Wednesday, December 29, 2010

A Reverent Linguist

I finally finished book number five in the Outlander series by Diana Gabaldon.  Anyone I know will tell you how much I love the series, for I recommend it at every possible chance.  The last book is the longest novel I have ever read, being nearly 1,500 pages long.  The preceding novels in the series are between 800-1,100 pages long each, so in reading the entire series, one will have read somewhere in the neighborhood of 6,500 pages.  I accidentally read the first two three novels, then the fifth, so now I am beginning on the fourth.  It will not have ruined the series for me, in fact, it almost helps to have read them this way.  There were confusing parts in the fifth book where I had no clue how things had come to be as they were, but that is a minor obstacle, and I now have a greater grasp on the happenings in the fourth book.

The point of that whole background on the novels I am currently enveloped in is that I want to rant like an old lady.  Kids and adolescents in this modern age have the world literally at their fingertips.  They don't really need to even leave the house to experience the wonder that is our world.  I'm not knocking the internet, I don't think I could live without it.  I think the internet is a magical and glorious invention and I think it will only heighten the worldly experience one may get from the comfort of one's own home, but I also think it should be a complement to the worldly experience itself.  However, it concerns me that things like languages are being discarded with greater and greater ease.  The English language - often considered to be one of the hardest languages in the world - is a fantastic thing because it is so widely used that it allows us to communicate with others from all over the world.  Kids in China are being taught English much more often than American children are being taught Chinese.  But because of things like instant messaging and text messaging, kids are shortening and abbreviating words, which annoys me to no end.

Aside: I never EVER abbreviate when instant or text messaging.  I refuse to use LOL, OMG, and one letter or number to replace full words.

As I'm reading this book, the main character Claire is talking about how her husband (the other main character, but he doesn't narrate as Claire does) is something of a polygogue.  That means that he easily picks up and uses other languages.  In the book, he speaks English, Gaelic and French fluently, but he picks up German, several dialects of Mohawk, and Mandarin.  He can also read and write in Latin and Greek.  He was educated both in the Highlands of Scotland, but also a Paris university and a French abbey.  In the eighteenth century where the books take place, a knowledge of multiple languages comes in not just handy, it saves his and other lives several times over.

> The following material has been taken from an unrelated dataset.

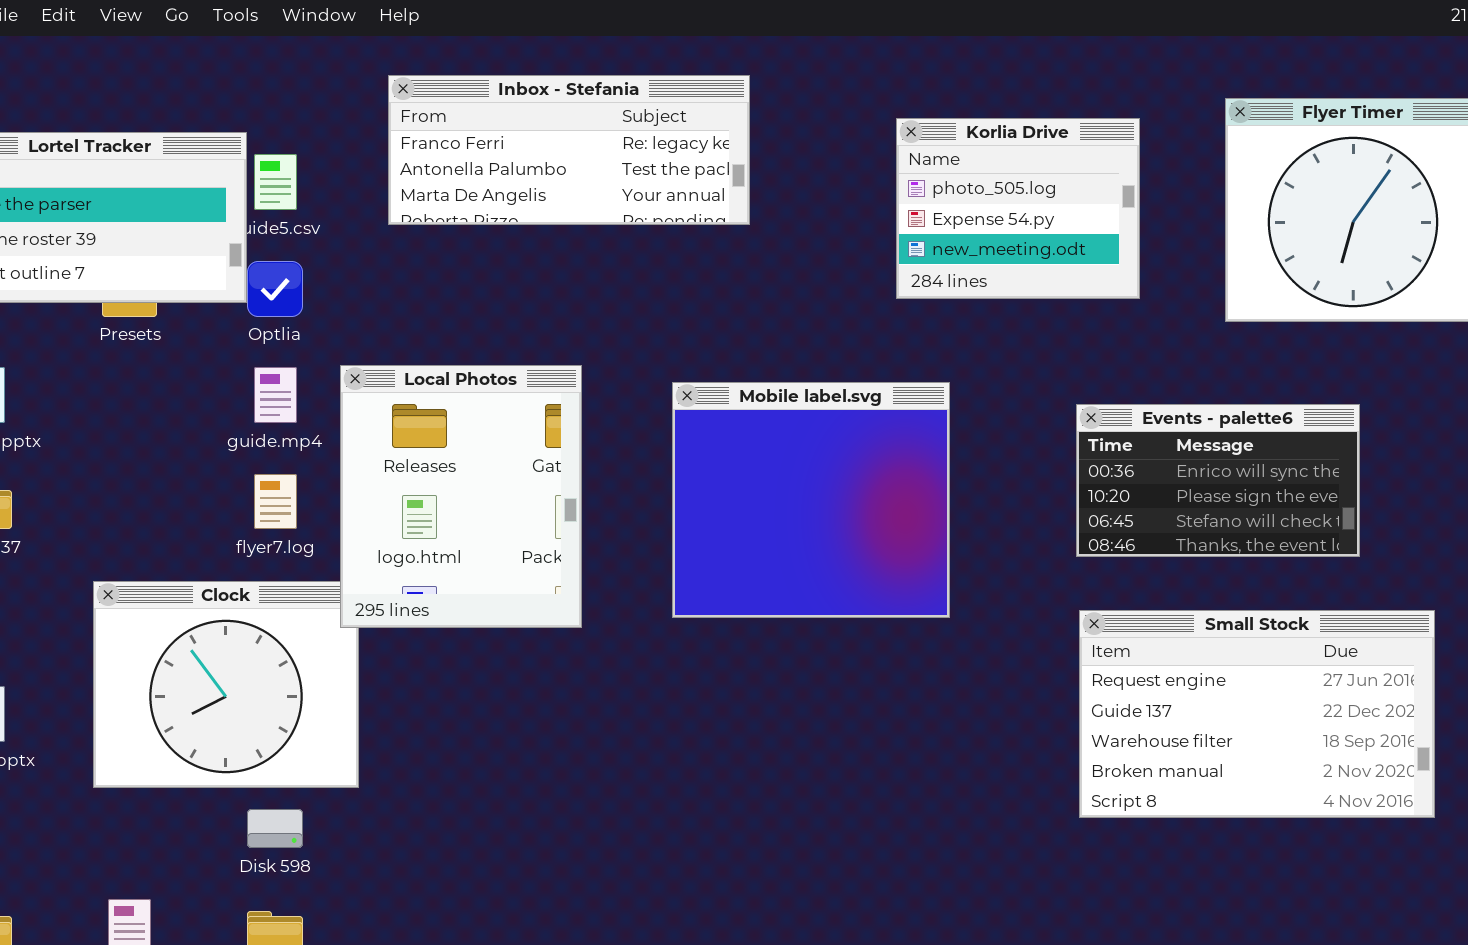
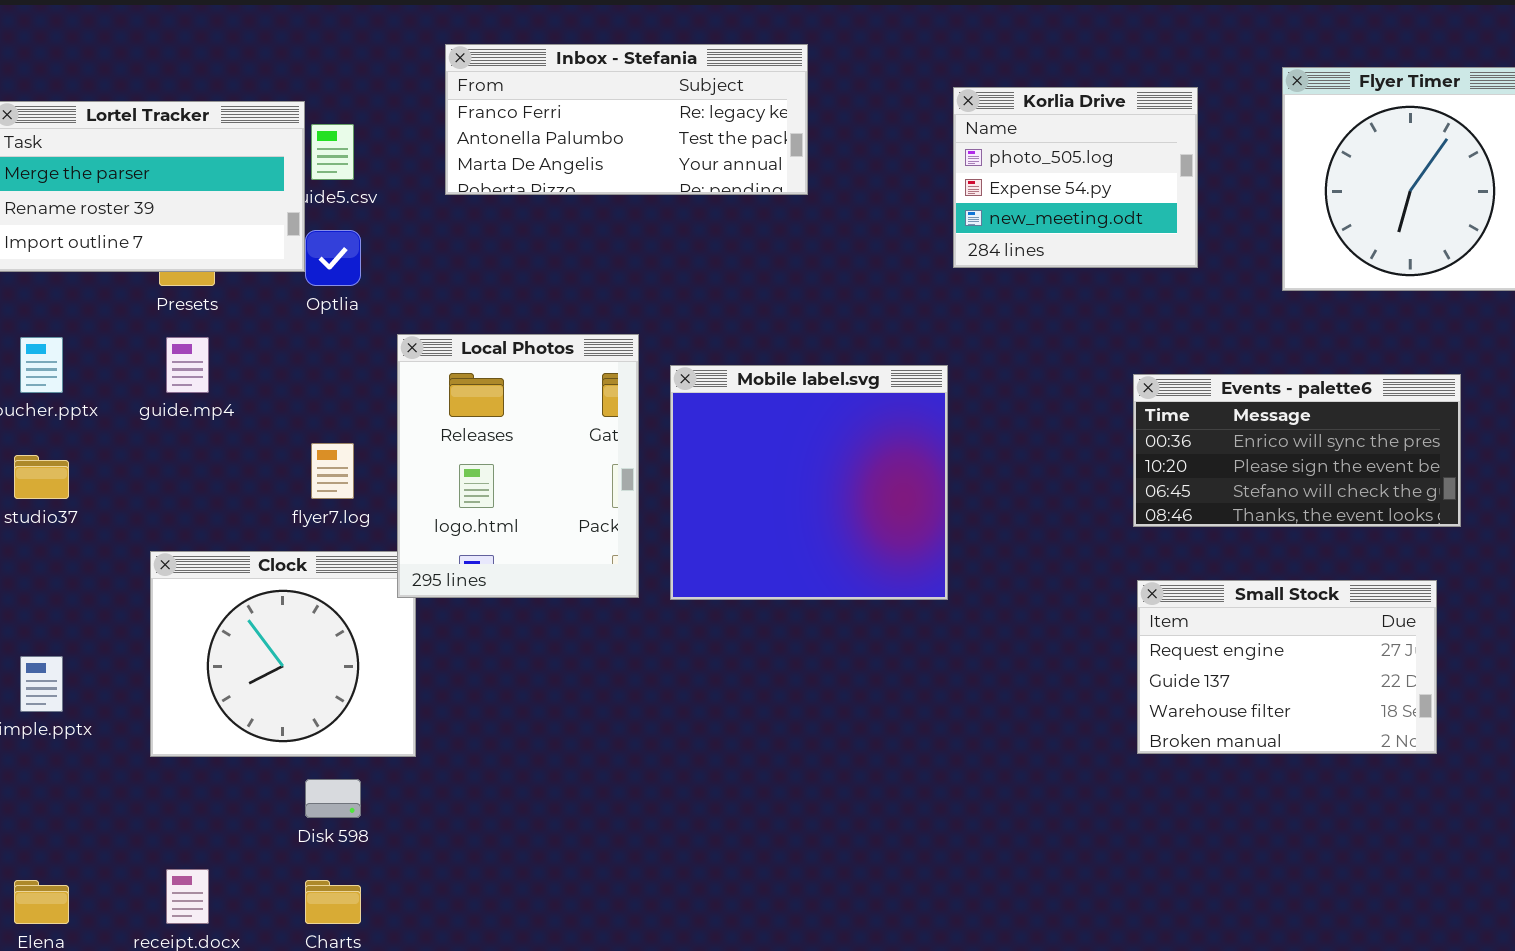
guide.mp4: [254,367,297,423] -> [166,337,209,393], moved
Mobile label.svg: [672,382,950,618] -> [670,365,948,600], moved
Events - palette6: [1076,404,1360,557] -> [1133,374,1461,527], resized
Small Stock: [1079,610,1435,818] -> [1137,580,1437,754], resized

What makes me sad is that such reverence for language is becoming more and more rare.  Languages like Aramaeic and Latin are considered "dead" languages now, but how soon until we're speaking a whole new language developed by the bastardizations and abbreviations and complete elimination of words from the English language?  Illiteracy is still something that plagues a large number of the world's population, Americans included.  Much of the world's illiteracy is by means of a lack of resources with which to teach people to read and write, but how much more sad is it that illiteracy is becoming more common due to our incessant usage of technology?

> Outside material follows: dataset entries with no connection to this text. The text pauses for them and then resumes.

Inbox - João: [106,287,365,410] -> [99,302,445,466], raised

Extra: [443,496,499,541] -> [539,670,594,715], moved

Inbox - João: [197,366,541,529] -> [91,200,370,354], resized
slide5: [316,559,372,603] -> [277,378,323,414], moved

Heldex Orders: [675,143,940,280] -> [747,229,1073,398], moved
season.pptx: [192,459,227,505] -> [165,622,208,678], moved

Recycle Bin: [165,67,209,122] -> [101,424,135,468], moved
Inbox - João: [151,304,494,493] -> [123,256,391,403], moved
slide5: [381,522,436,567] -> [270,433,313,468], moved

I was no writer in middle or high school - at least in my opinion.  I got A's on papers because I understood material, and because I can BS with the best of them.  It is only recently - in the last couple of years - that I have begun to revere the English language as I do.  I was never taught the ins and outs of the parts of speech: nouns, verbs, adjectives, adverbs, pronouns, participles, adverbs, conjunctions and prepositions were a not part of my education.  I only learned what most of the parts of speech were when I took French in high school.  My French teacher (RIP Mrs. Brumbaugh!) was aghast at how she had to teach English parts of speech to her students in order for them to understand how to properly speak, read and write in French.  Language Arts in middle school, called English in high school was not about the English language.  It was about literature analysis, novelists, and poetry.  I did not take one ounce of what I learned in my high school English career to college with me; everything I have learned about English since high school is self-taught through reading.  I'll still say I'm nowhere near perfect at writing grammatically correctly (if that is even the best way to form that sentence?), but I have a much better grasp on English than my poor nephews and niece will have with the education they will get.

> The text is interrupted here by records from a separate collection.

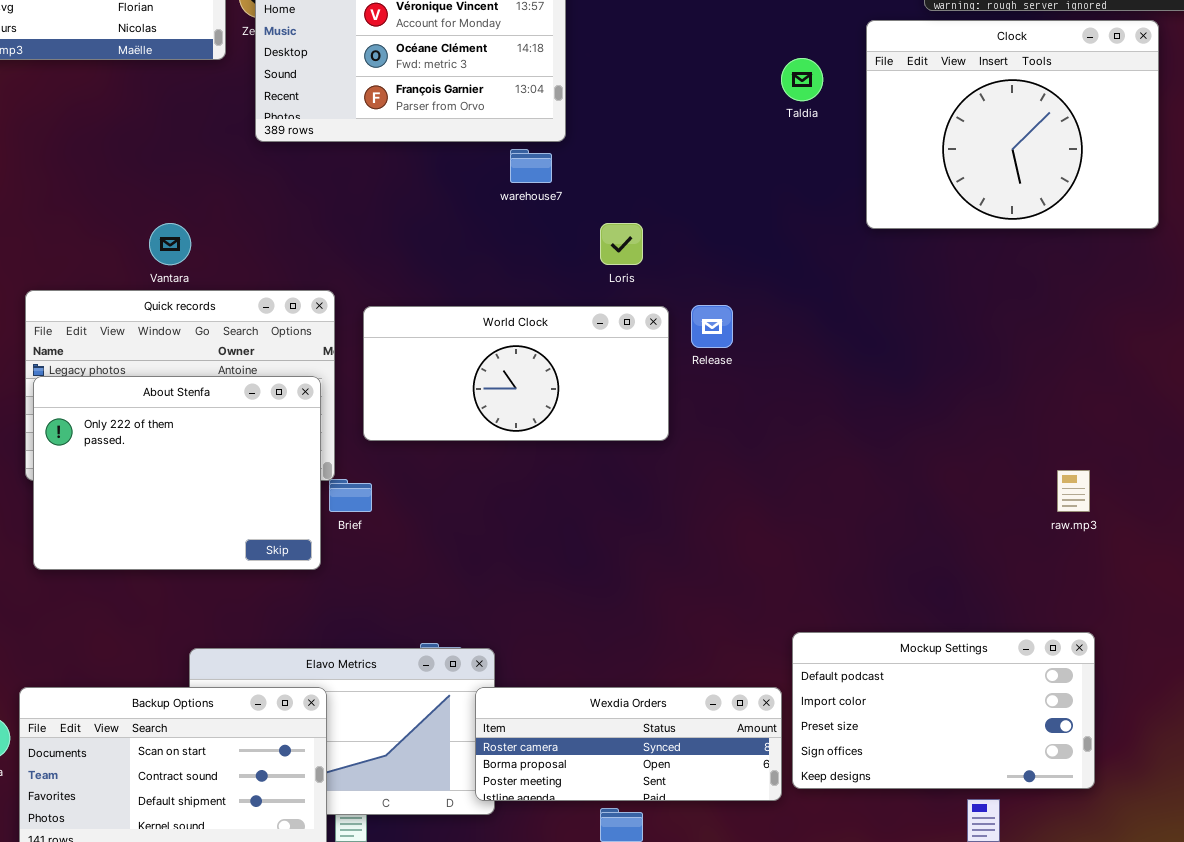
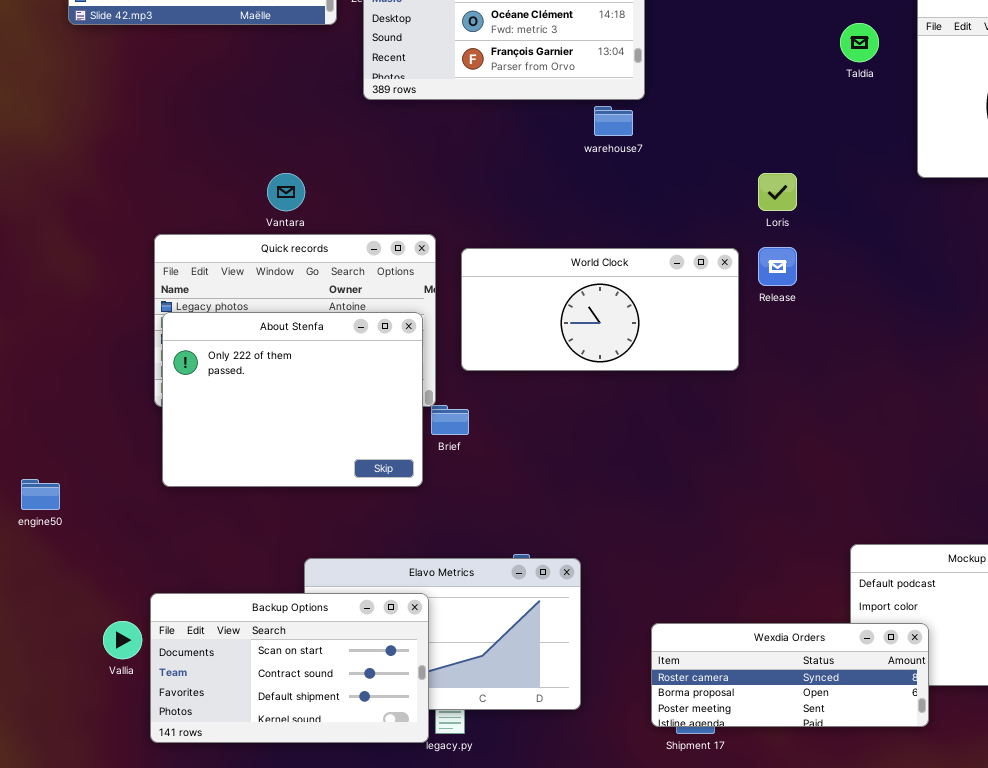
Loris: [600,223,643,265] -> [758,173,797,211], moved
Wexdia Orders: [475,687,782,801] -> [651,623,929,727], moved

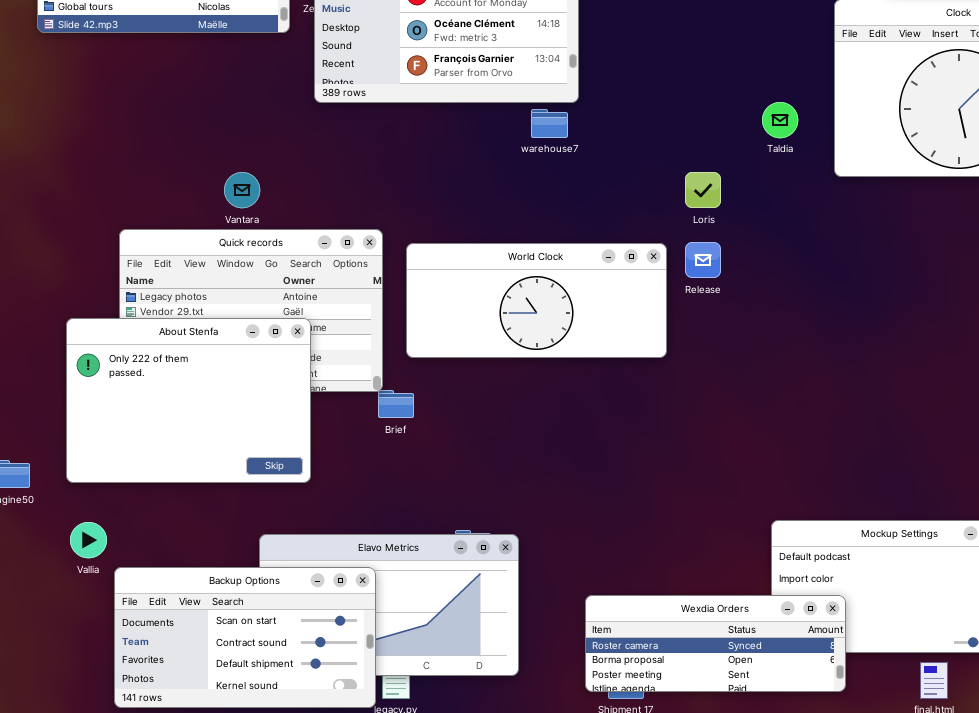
Taldia: [840,23,879,62] -> [762,102,798,138], moved
About Stenfa: [162,312,423,487] -> [66,318,311,483], moved
Vallia: [103,621,142,659] -> [70,522,107,558], moved

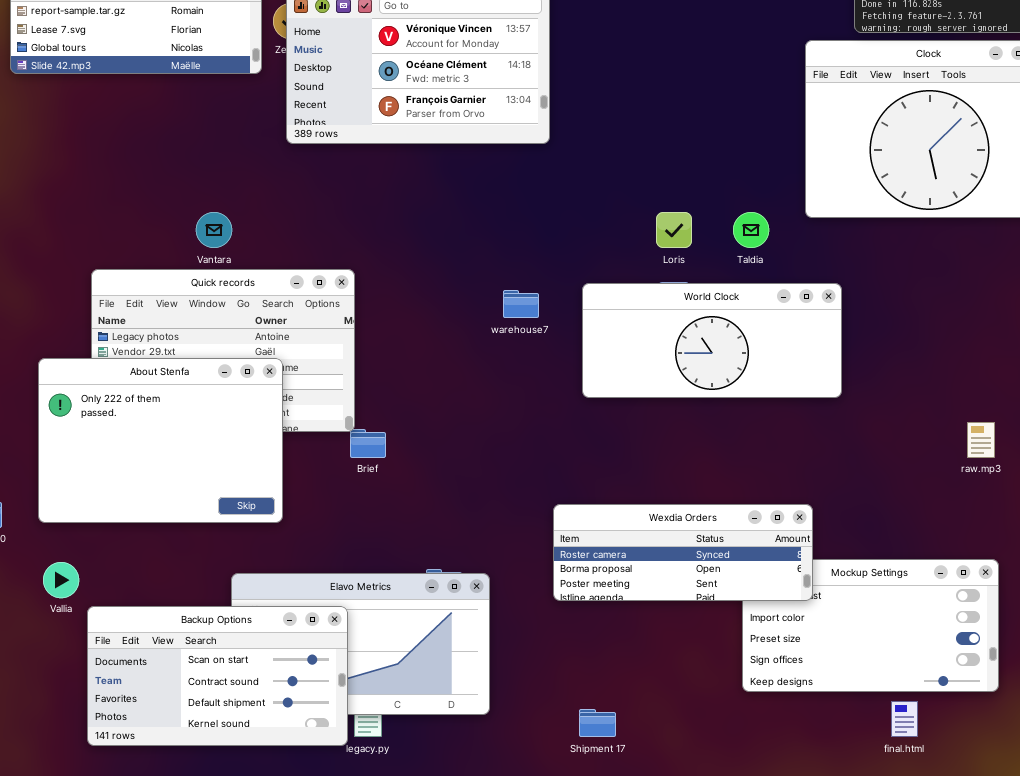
Taldia: [762,102,798,138] -> [733,212,769,248], moved
warehouse7: [531,109,568,138] -> [503,290,539,318], moved
World Clock: [406,243,667,358] -> [582,283,842,398], moved
Wexdia Orders: [585,595,846,692] -> [553,504,813,601], moved

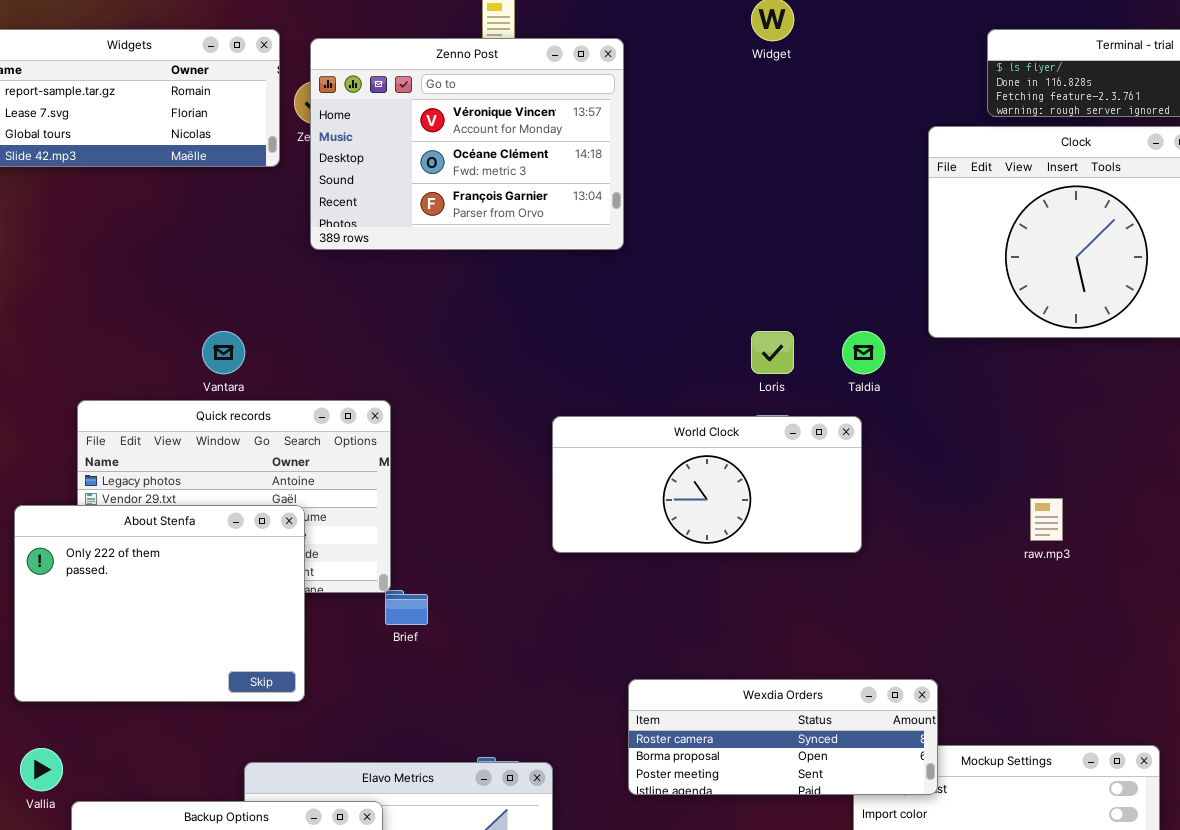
World Clock: [582,283,842,398] -> [552,416,862,553], moved
raw.mp3: [967,422,995,458] -> [1030,498,1063,541], moved

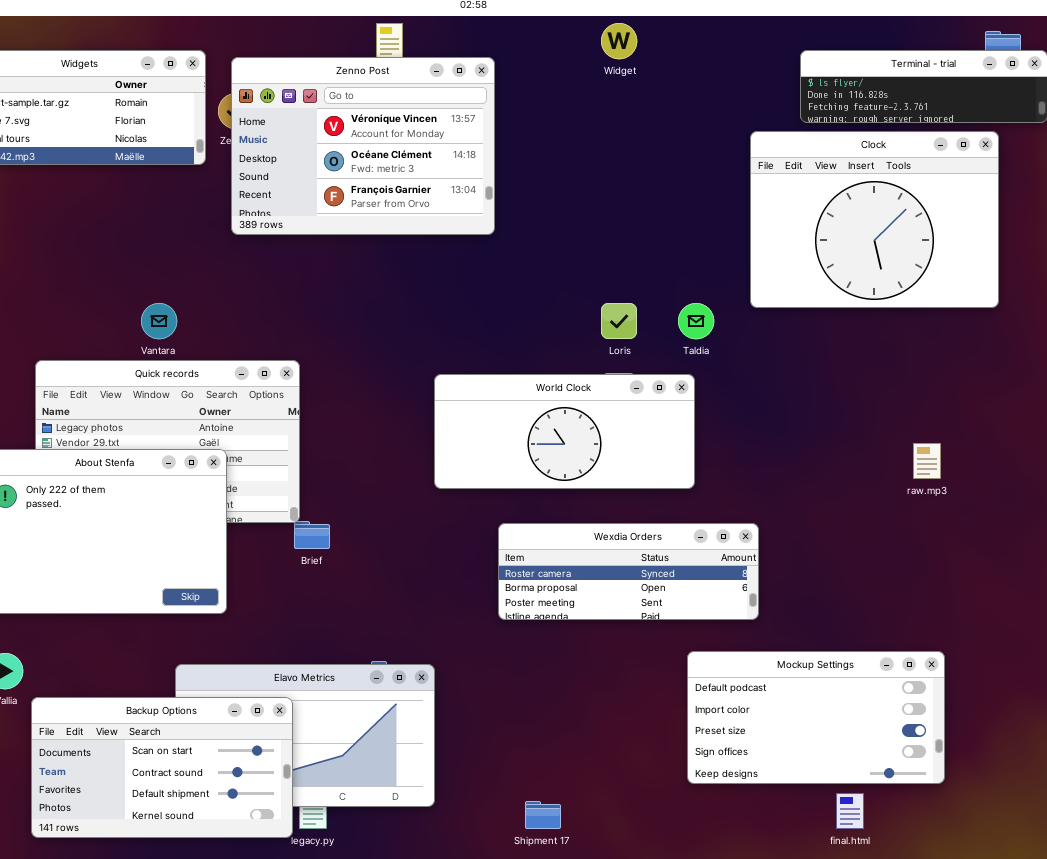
raw.mp3: [1030,498,1063,541] -> [913,443,941,479], moved
Wexdia Orders: [628,679,938,795] -> [498,523,759,620], moved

If I should ever go through and read this series again, I plan to take my time and either underline or write down every word that I read that I don't already know the meaning of.  I've already had to do a bit of that.  I wasn't sure what a "pinnace" was, nor how to pronounce it (it's a small watercraft and it is pronounced 'pi-niss').  There are easily hundreds of words written in Gaelic and French in the series (and luckily for me I have just over a basic knowledge of French), so reading these books has been a challenge.  But reading such a well-written story with such detailed characters has only increased my adoration for the subtleties and not-so-subtleties of language!

1 comment:

  1. What? Mrs. Brumbaugh passed? I always that it interesting how she was so angry at us for not understanding proper English grammar. But it's true, we never learned the English language all that well. That's probably why I hate writing so much.